I couldn't move and didn't dare go open that door. I thought about calling to him that I'd move my car in a minute, but I didn't want him to pound through the door. It seemed like he could. I padded over to the phone and took the handset into the bathroom, closing the door. I dialed Eric. He was minutes from the end of his shift at the nursing home and would come home, he said. Until then, keep quiet and put the table in front of the door.

Even as I hung up the phone, I noticed that the hallway was quiet. I dragged the kitchen table over to the door and sat on our futon to watch it. Eric came home minutes later and took my keys. He moved the car. Tobacco Charlie was nowhere to be seen. When we went out the next day, his truck was in "its" parking spot.

My Moose Man moved his hands like Tobacco Charlie, the constant motion, settling the snow here, then scooping to move it there. Un-inventoried amounts of snow. I came upon him and called, "Hello!" He didn't answer, nor did he seem to hear me. No head cock, certainly no eye contact. I moved past him and, in front of him now, looked at him, hunched and moving the snow. "Hi!" I said.

Nothing. I thought to myself, "Okay, he wants to be alone," and continued. As I drew even with him on the switchback above, I'd had time to become concerned. I stopped and looked right at his hunched back, the side of his face, his bald head. "Are you doing okay?" He'd heard me. He emitted a low sound, maybe a sniff. I left him to it.

On my descent, he was farther up the trail, doing his same snow shifting dance about twenty feet off the snowshoe trough. This time he stopped and straightened. "The trail is over here." My insides froze, keeping my neck from swiveling to look at him. "You tear up the tundra going off trail." I insinuated myself to the far edge of the snowshoe trough and descended.

I had him figured. And I agreed with and admired what he was doing. People love the Colorado mountains to death, sometimes making track across tundra that takes decades to recover. But he also loved that trail and tundra more than human beings. He had a single vision of what is right. A rigid adherence to a parking spot. I imagined that David Brower and even John Muir might growl at another human being that way. I hoped not; I hoped they had balanced their environmentalism with diplomacy and maybe even kindness. I left the Moose Man to his shifting.

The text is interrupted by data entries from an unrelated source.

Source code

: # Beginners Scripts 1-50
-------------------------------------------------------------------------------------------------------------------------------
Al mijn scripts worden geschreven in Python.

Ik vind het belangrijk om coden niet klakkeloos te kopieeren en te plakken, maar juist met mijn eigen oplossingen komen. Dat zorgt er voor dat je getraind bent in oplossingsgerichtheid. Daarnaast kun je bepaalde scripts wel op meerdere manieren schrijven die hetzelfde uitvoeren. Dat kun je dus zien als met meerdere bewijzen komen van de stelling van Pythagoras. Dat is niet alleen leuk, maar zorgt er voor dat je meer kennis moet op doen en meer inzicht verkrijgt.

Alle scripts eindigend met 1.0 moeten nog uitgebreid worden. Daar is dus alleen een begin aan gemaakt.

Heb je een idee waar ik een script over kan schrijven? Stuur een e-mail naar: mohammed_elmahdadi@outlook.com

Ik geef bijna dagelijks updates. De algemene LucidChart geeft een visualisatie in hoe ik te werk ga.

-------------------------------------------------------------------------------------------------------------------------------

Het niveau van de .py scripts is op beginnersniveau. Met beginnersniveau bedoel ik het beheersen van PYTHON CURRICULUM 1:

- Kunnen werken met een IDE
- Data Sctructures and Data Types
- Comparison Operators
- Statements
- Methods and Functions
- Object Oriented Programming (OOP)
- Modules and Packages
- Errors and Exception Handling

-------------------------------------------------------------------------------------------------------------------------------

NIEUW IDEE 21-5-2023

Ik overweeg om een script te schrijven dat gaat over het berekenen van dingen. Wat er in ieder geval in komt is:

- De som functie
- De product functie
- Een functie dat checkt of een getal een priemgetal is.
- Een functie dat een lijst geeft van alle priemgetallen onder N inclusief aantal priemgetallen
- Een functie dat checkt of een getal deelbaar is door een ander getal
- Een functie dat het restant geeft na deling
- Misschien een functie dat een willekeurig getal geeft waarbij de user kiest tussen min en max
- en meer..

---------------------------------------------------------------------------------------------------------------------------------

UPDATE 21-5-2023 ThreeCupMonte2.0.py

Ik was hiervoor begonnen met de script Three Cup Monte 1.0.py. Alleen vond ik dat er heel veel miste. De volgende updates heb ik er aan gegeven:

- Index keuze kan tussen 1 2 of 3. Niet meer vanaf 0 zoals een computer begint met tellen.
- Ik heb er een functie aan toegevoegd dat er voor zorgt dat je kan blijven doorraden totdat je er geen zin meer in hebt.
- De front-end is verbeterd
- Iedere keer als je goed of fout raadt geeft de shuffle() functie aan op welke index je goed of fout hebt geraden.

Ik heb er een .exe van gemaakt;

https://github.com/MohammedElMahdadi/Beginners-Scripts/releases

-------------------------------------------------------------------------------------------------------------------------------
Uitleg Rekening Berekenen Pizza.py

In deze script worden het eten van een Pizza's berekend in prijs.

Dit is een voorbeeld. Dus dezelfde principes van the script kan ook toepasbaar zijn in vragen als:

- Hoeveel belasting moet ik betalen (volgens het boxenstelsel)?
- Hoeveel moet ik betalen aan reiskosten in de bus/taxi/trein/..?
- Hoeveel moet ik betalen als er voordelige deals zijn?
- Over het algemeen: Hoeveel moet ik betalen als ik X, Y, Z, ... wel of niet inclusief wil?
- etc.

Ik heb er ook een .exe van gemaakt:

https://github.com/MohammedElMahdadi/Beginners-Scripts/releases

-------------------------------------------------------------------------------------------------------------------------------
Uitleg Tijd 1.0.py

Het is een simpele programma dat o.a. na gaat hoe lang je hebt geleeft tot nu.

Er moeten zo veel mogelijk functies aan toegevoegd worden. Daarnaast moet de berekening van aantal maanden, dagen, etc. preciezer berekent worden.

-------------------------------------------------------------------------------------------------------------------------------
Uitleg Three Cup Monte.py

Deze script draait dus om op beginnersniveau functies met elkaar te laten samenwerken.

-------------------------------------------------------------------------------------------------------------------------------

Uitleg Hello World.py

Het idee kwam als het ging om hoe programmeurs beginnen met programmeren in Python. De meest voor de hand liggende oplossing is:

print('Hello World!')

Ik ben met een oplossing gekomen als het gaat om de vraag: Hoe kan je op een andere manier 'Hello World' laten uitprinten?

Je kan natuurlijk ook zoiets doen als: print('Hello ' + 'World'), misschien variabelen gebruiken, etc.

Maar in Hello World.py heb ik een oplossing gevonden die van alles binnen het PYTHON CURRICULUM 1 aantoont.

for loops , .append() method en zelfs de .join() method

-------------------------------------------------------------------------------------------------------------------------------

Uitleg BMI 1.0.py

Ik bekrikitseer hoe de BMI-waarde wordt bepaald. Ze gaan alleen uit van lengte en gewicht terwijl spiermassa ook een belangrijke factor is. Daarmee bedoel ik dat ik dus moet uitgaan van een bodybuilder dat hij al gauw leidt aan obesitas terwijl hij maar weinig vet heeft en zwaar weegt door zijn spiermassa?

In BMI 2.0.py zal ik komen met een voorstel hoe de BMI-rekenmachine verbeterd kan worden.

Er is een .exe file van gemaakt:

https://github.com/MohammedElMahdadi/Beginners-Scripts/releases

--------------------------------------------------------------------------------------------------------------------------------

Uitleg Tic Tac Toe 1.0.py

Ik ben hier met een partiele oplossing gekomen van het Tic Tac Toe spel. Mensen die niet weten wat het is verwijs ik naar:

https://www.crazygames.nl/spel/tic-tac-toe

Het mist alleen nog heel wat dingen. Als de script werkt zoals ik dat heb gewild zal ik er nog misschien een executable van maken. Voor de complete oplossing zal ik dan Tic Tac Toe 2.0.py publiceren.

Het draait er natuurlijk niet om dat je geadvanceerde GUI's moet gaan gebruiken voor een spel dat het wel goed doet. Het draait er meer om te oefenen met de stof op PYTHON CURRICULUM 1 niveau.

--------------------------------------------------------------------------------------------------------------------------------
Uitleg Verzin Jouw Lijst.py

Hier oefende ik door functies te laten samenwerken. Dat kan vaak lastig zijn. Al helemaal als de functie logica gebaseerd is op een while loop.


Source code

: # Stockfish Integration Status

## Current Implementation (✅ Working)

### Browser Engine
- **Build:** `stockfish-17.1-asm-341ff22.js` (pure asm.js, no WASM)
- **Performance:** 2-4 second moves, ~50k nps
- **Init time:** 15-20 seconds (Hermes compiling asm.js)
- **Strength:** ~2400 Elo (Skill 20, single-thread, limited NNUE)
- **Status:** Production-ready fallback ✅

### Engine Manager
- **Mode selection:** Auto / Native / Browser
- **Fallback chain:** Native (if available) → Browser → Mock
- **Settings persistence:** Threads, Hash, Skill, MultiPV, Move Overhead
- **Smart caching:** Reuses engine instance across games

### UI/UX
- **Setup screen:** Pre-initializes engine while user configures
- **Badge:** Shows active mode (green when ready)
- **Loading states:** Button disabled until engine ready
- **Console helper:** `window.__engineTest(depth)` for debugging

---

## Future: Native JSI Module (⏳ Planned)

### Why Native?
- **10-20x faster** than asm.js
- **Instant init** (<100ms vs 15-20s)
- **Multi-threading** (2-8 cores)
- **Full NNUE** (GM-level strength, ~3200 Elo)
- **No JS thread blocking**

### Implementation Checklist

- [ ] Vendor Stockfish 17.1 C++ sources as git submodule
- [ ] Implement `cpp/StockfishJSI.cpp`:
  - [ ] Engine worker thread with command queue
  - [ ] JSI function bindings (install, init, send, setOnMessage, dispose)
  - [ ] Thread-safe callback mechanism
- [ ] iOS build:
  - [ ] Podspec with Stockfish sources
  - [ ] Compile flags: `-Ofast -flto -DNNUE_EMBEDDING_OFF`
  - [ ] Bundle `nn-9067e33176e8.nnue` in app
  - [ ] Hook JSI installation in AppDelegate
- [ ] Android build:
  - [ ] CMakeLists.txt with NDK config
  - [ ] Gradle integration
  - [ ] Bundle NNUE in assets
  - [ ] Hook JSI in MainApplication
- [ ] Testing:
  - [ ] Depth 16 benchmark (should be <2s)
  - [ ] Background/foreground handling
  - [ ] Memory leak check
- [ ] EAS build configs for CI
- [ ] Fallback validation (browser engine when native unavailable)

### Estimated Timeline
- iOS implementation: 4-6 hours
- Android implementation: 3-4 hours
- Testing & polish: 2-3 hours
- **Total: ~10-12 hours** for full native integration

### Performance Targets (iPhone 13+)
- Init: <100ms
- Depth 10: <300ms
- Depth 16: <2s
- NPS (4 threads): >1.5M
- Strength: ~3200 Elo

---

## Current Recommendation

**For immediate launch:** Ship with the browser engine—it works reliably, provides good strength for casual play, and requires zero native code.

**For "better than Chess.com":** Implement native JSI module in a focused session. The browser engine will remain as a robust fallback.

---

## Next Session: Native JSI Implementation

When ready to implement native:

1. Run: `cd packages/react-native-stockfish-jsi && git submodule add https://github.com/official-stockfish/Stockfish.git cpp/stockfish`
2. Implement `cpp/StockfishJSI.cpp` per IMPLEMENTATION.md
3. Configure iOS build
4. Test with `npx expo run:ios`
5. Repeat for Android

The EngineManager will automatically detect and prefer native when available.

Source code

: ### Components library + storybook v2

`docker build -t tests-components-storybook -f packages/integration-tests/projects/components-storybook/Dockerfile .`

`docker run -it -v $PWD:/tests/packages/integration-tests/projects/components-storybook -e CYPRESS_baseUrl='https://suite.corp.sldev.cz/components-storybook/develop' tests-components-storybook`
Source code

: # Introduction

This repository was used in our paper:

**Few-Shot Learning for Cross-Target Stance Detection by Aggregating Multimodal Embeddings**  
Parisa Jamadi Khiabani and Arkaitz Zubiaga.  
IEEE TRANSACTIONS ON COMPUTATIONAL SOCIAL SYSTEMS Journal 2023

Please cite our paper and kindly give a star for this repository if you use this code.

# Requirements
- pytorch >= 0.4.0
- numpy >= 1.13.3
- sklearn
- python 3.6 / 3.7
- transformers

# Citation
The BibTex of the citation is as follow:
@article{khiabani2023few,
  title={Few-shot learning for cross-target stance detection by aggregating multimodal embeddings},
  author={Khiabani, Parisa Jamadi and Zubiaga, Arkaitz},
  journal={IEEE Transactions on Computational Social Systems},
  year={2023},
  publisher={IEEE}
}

But his stance went down the hill with me. I wondered if he could enjoy the mountains. Did he appreciate the clear and cold? Could he see the insane green of the pines that ever-deepened as it contrasted with the whiteness of snow in full-on Colorado sun? Did his eyes smart as they took in the brilliance of it all? Did his breath steal as he caught the scope of distance, Square Top Mountain across the valley seeming so close but miles of hard hiking away? Did he resolve to come here again, to send a picture and an invitation to his cousin who, recently-diagnosed with cancer, needed inspiration to fight and see more of the beauty in the world? Did he see the mountains and beauty and inspiration, or did he see snow?